TEXT BLOCK:
────────────────────────────────────────
Hyetal: A Bristol basshead uses Cocteau Twins to confront his dubstep-heavy past.
It’s easy to think of dubstep as its own fully evolved form, as though the […]
Hyetal: A Bristol basshead uses Cocteau Twins to confront his dubstep-heavy past.
It’s easy to think of dubstep as its own fully evolved form, as though the […]
It’s easy to think of dubstep as its own fully evolved form, as though the off-kilter child of drum & bass and 2-step garage was born in one epic bass drop, written in Platonic form as an unchanging genre forever. But like any well-defined and exciting sub-genre, dubstep now exists in many forms apart from standard bass wobble orthodoxy, be it super-producer’s album tracks for artists as mainstream as Rihanna or newer, more experimental sounds that simply bare its traces. Count Bristol resident David Corney (a.k.a. Hyetal) among that last group, as a young producer who came up in the midst of the nascent dubstep scene, and has evolved from releasing unique genre singles to a fully realized artist album, Broadcast. He seemingly aims to define a new space in which John Carpenter scores his films with rattletrap synthesizers and dim, throbbing percussion.
────────────────────────────────────────
MATERIAL SHOWN:
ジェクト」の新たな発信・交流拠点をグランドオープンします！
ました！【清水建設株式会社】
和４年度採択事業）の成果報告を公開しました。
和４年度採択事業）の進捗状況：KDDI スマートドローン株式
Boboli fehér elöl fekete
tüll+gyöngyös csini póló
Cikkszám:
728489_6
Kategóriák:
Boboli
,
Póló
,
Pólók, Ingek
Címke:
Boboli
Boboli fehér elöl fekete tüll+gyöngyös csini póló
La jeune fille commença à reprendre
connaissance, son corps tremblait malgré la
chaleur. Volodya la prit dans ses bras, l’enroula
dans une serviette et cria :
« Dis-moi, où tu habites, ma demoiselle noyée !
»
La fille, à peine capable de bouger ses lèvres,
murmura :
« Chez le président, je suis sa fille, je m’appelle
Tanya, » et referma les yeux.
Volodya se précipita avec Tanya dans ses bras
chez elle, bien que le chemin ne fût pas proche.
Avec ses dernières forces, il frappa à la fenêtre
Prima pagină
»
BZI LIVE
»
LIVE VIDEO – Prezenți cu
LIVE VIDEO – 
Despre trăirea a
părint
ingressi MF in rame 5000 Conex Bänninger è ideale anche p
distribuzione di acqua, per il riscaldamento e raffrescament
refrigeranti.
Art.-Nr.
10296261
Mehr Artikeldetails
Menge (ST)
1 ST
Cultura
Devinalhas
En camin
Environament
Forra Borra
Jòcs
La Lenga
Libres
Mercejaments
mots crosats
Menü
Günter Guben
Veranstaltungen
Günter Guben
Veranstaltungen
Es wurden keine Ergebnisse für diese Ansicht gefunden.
────────────────────────────────────────
PROBLEMS TO SOLVE:
- 1) Reproduce all of the rows word for word, in their original order.
- 2) Go on with the Hyetal article, picking up right after its final sentence.
The rows are unrelated to the Hyetal article.

OUTPUTS IN ORDER:
- 1)
ジェクト」の新たな発信・交流拠点をグランドオープンします！
ました！【清水建設株式会社】
和４年度採択事業）の成果報告を公開しました。
和４年度採択事業）の進捗状況：KDDI スマートドローン株式
Boboli fehér elöl fekete
tüll+gyöngyös csini póló
Cikkszám:
728489_6
Kategóriák:
Boboli
,
Póló
,
Pólók, Ingek
Címke:
Boboli
Boboli fehér elöl fekete tüll+gyöngyös csini póló
La jeune fille commença à reprendre
connaissance, son corps tremblait malgré la
chaleur. Volodya la prit dans ses bras, l’enroula
dans une serviette et cria :
« Dis-moi, où tu habites, ma demoiselle noyée !
»
La fille, à peine capable de bouger ses lèvres,
murmura :
« Chez le président, je suis sa fille, je m’appelle
Tanya, » et referma les yeux.
Volodya se précipita avec Tanya dans ses bras
chez elle, bien que le chemin ne fût pas proche.
Avec ses dernières forces, il frappa à la fenêtre
Prima pagină
»
BZI LIVE
»
LIVE VIDEO – Prezenți cu
LIVE VIDEO – 
Despre trăirea a
părint
ingressi MF in rame 5000 Conex Bänninger è ideale anche p
distribuzione di acqua, per il riscaldamento e raffrescament
refrigeranti.
Art.-Nr.
10296261
Mehr Artikeldetails
Menge (ST)
1 ST
Cultura
Devinalhas
En camin
Environament
Forra Borra
Jòcs
La Lenga
Libres
Mercejaments
mots crosats
Menü
Günter Guben
Veranstaltungen
Günter Guben
Veranstaltungen
Es wurden keine Ergebnisse für diese Ansicht gefunden.

- 2)
Corney’s musical evolution started out in Southampton. He began exploring rock music, but when hip-hop took hold of him, it revealed a new means of production. “I bought an Akai MPC,” he explains. “I really studied it and tried to do [hip-hop production] as authentically as I could. I’d get original pressings of breaks and would then sample straight from the turntable into the MPC.”
While sampling is still a component of his work, it wasn’t long before Corney was emulating DJ Premier and Pete Rock, as he was swayed by the influence of the very material he ended up crate-digging: “I started getting into a load of early electronic music just from buying the records to sample—Kraftwerk, Tangerine Dream, especially soundtrack stuff—analog sounds I wanted to have a crack at. [It was a] massively influential genre of music, really.”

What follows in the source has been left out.